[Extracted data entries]
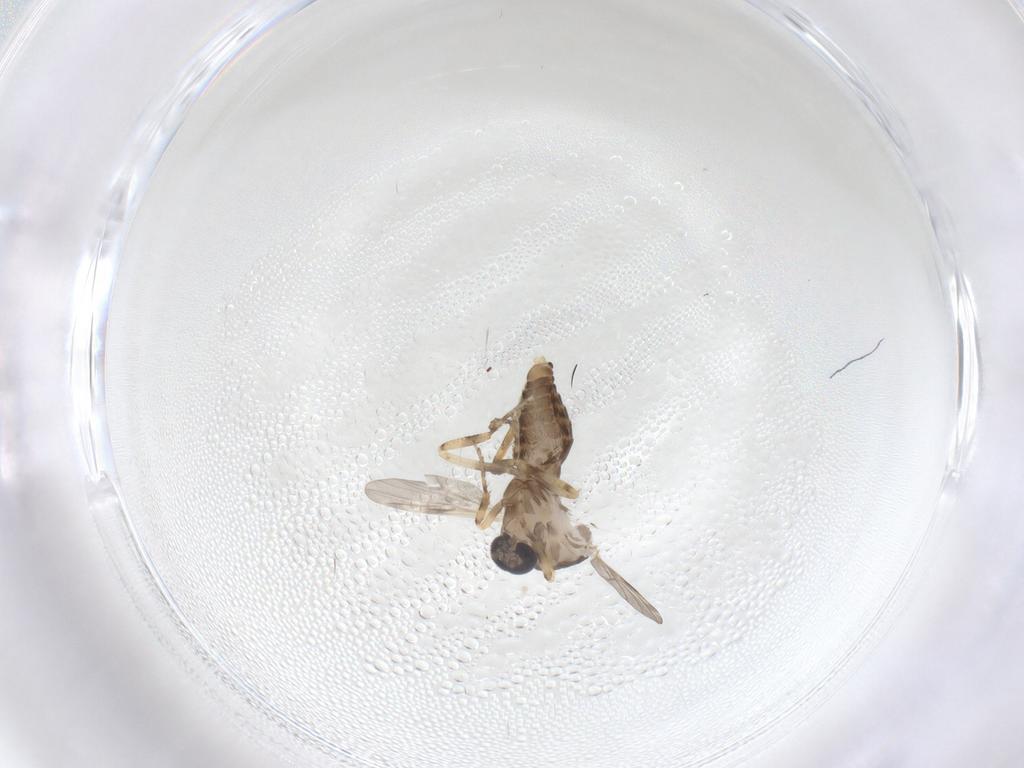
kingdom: Animalia
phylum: Arthropoda
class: Insecta
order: Diptera
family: Ceratopogonidae
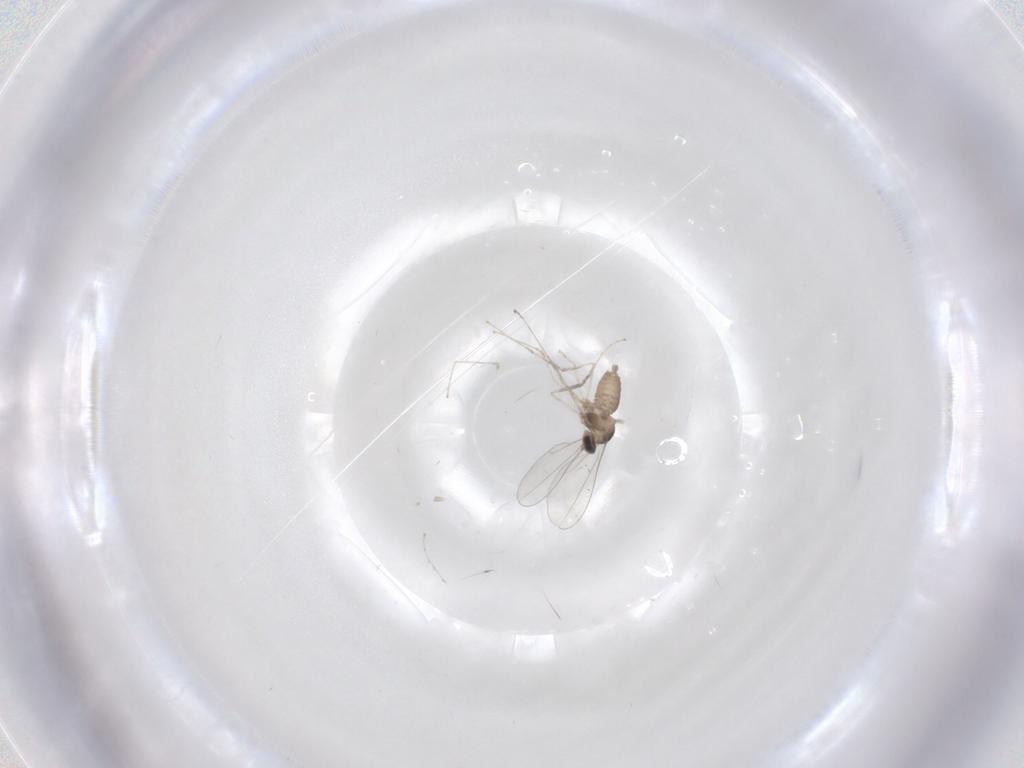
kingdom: Animalia
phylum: Arthropoda
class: Insecta
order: Diptera
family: Cecidomyiidae
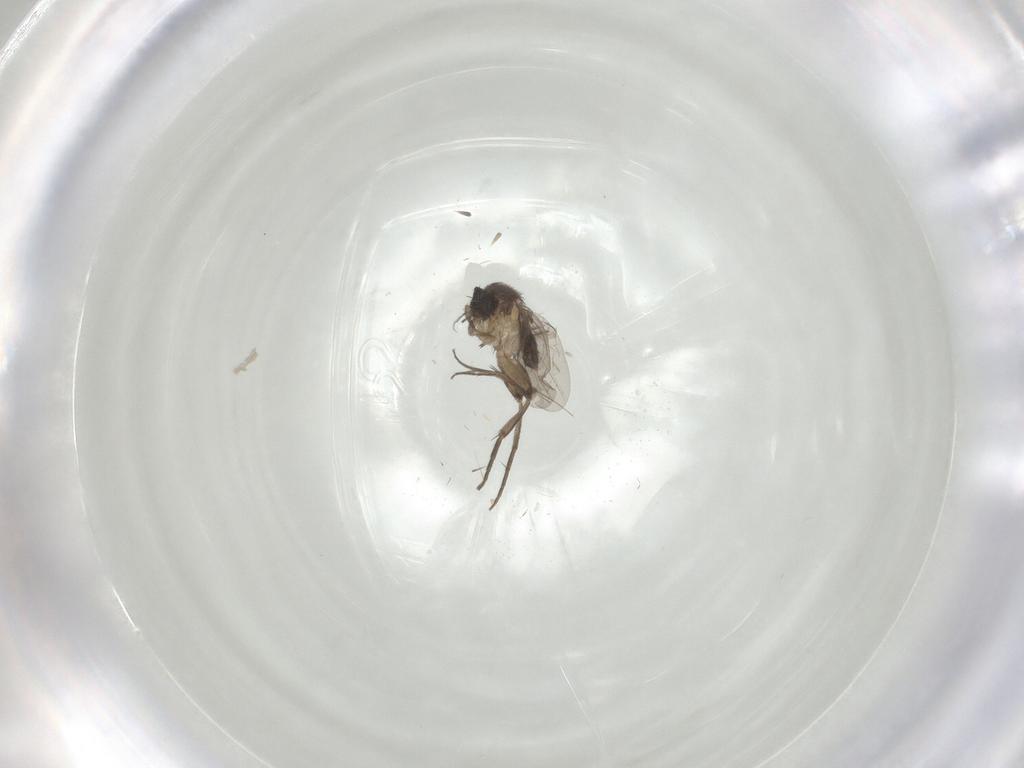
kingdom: Animalia
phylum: Arthropoda
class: Insecta
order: Diptera
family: Phoridae
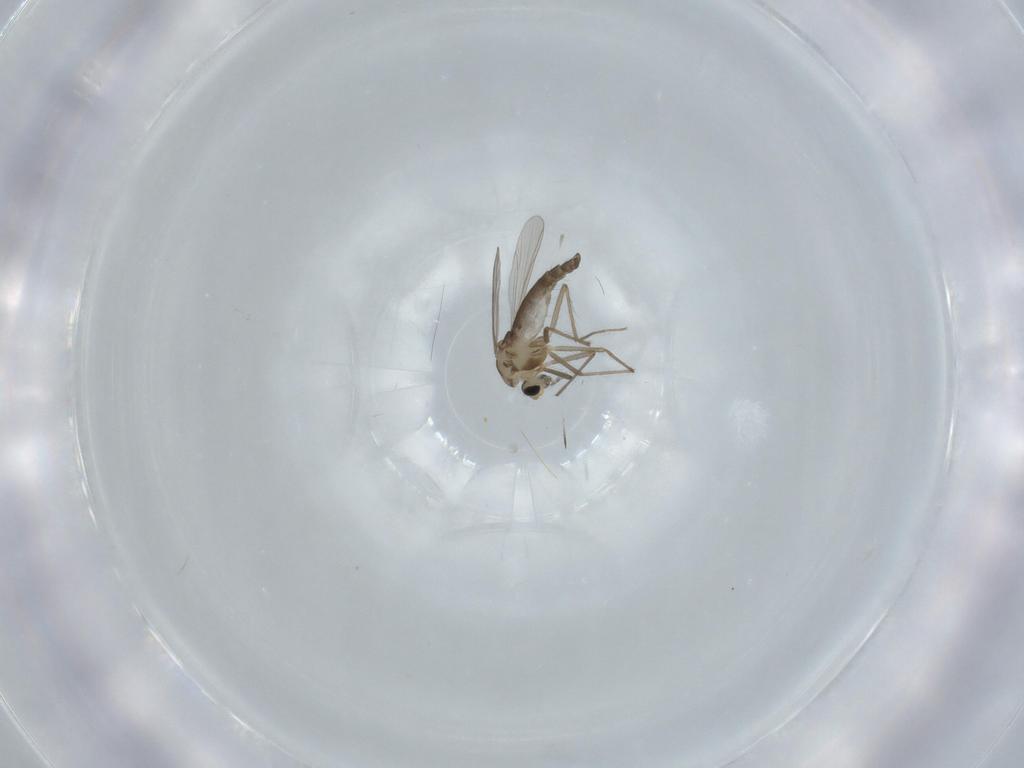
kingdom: Animalia
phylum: Arthropoda
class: Insecta
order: Diptera
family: Chironomidae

_REQUIRED WORK_.
Reproduce verbatim the text lines of all items above, omitting the pictures.

_CORRECT RESPONSE_.
kingdom: Animalia
phylum: Arthropoda
class: Insecta
order: Diptera
family: Ceratopogonidae
kingdom: Animalia
phylum: Arthropoda
class: Insecta
order: Diptera
family: Cecidomyiidae
kingdom: Animalia
phylum: Arthropoda
class: Insecta
order: Diptera
family: Phoridae
kingdom: Animalia
phylum: Arthropoda
class: Insecta
order: Diptera
family: Chironomidae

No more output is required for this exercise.